Here are some shots from last week. I used a single speedlight diffused through an umbrella and a reflector in some photos for fill. Overall I was pleased with the photos however one thing I would definitely change is buy/bring a scrim so I can eliminate some of the hotspots from the sun on the models. Any other suggestions would be great. 












Check out my photos from this weeks shoot!: http://www.thephotoforum.com/forum/...dels-weekend-laguna-beach-mansion-inside.html


----------



## altitude604 (Oct 20, 2009)

I like the set with the Blonde.

WAH WAH WEE WAH!

too distracted by the subject to critique technique. lol


----------



## henrycooke (Oct 20, 2009)

altitude604 said:


> I like the set with the Blonde.
> 
> WAH WAH WEE WAH!
> 
> too distracted by the subject to critique technique. lol



Seconded.


----------



## Lise Charmel (Oct 20, 2009)

Ai says the bikini was inspired by this erotic game, but we're prone to believe she cribbed it from this design. But, hey, whatever!


----------



## UUilliam (Oct 20, 2009)

NSFW much?
lol, I was in college opened this thread... people behind me...


----------



## NiKOnSLR (Oct 20, 2009)

there is only one thing to say.... HOTTTTT


----------



## alexanderdel (Oct 20, 2009)

NiKOnSLR said:


> there is only one thing to say.... HOTTTTT



X2


----------



## bp4life71 (Oct 20, 2009)

Good morning down there.  I see they got your attention.


----------



## Rekd (Oct 20, 2009)

Both models looked n00bish. Tense and un-easy. Shoulders not relaxed, un-natural poses etc. The blond always has the same annoying look on her face with her head cocked over like a confused dog. Not a particularly good look for her.
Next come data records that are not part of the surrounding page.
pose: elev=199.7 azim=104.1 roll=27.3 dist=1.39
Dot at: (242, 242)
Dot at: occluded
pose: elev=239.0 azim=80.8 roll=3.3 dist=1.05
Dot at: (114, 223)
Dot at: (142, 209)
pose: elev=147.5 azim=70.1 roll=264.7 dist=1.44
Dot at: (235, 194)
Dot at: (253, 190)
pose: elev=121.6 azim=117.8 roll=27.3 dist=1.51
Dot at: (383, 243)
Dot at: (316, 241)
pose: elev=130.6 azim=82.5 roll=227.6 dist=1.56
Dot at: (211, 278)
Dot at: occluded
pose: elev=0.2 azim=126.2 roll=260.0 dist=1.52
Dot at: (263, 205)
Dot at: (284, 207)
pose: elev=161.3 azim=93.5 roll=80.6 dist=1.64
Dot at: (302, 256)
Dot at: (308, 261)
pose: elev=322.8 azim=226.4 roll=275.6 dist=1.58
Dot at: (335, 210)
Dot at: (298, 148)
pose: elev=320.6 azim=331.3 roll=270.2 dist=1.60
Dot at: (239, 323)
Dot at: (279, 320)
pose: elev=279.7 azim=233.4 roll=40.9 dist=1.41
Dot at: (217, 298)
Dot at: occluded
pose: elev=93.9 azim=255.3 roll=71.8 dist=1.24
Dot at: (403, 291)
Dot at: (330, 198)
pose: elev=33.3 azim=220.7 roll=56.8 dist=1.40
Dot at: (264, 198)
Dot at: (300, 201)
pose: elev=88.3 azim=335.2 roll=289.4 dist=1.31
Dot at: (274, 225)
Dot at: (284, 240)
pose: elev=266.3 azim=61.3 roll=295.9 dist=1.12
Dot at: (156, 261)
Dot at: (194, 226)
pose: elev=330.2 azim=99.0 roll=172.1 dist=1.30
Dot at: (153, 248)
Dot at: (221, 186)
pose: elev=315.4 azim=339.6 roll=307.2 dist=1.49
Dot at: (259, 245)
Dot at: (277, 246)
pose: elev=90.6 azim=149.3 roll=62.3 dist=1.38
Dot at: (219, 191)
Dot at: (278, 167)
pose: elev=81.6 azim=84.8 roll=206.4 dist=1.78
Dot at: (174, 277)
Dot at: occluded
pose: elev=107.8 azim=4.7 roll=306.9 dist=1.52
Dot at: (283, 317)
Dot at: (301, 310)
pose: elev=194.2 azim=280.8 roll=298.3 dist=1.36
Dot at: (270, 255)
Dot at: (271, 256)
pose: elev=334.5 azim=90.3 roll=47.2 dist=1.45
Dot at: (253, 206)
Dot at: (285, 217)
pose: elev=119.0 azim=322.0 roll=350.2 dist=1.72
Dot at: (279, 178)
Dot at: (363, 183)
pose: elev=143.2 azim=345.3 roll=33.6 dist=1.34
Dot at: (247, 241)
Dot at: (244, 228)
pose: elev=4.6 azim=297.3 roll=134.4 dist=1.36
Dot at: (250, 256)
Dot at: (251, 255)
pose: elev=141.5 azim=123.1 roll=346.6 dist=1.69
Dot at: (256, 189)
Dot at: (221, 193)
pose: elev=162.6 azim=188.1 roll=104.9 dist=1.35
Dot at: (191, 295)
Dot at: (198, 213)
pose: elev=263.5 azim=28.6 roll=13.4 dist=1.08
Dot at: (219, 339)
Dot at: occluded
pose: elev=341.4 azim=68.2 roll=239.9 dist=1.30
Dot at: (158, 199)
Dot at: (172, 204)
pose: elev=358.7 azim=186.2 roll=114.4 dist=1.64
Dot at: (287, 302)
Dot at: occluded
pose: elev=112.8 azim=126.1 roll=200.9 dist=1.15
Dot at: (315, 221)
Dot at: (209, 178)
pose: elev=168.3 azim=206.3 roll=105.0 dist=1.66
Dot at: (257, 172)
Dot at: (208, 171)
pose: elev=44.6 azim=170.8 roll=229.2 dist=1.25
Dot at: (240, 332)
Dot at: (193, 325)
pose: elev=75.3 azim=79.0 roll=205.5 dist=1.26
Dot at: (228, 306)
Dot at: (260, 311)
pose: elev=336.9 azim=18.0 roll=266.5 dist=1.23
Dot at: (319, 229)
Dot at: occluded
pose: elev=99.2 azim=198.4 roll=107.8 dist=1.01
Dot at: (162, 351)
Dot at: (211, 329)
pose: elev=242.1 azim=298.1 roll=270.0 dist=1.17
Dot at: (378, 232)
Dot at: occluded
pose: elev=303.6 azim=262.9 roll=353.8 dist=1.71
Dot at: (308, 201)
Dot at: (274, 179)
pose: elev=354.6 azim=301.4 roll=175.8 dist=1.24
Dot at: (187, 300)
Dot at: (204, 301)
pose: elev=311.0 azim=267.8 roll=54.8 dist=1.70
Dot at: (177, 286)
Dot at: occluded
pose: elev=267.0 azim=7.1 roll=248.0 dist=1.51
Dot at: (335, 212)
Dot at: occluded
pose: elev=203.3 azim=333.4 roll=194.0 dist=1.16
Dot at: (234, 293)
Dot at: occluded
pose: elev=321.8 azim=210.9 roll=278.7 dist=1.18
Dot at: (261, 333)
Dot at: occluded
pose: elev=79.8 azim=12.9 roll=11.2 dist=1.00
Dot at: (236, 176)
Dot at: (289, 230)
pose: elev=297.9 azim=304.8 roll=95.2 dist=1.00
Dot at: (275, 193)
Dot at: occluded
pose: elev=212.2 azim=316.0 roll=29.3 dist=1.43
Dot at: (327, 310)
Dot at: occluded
Composition is good, although somewhat dark, but honestly it could have been much better with real models. I'm sure the guys looking only at the TnA will beg to differ, or beg for something, but that's my opinion.


----------



## Andrew Sun (Oct 20, 2009)

About ATVs said:


> Both models looked n00bish. Tense and un-easy. Shoulders not relaxed, un-natural poses etc. The blond always has the same annoying look on her face with her head cocked over like a confused dog. Not a particularly good look for her.
> 
> Composition is good, although somewhat dark, but honestly it could have been much better with real models. I'm sure the guys looking only at the TnA will beg to differ, or beg for something, but that's my opinion.


Agreed. 

Both models and photos doesn't really cut it for me. It just needs more kick. Expressions and poses would be something that needs improving first. Lighting and everything else comes second (which also needs to be worked on). I think Scott Kelby mentioned that expressions and poses are first priority as well - or was it someone else? Anyways, good photos, but they're just 'good'. Keep at it though :thumbup:


----------



## JayClark79 (Oct 20, 2009)

both definently hot chicks... some of the poses do look alittle uneasy.. i think best photo is of the brunette raising her self off the sand... the last pic of the 1st girl... lighting really looks nice.


----------



## Moonb007 (Oct 26, 2009)

The photos are very well done, great capture of light.  I am not sure about the very last photo...it is very fuzzy.


----------



## Big (Oct 26, 2009)

Makes me absolutely hate my job...


----------



## gopal (Oct 27, 2009)

SUPER SHOTS....very much encouraging.


----------



## Rifleman1776 (Oct 27, 2009)

The quality of the photography is OK. But, the poses and the models do look like beginning work. You have to start somewhere.


----------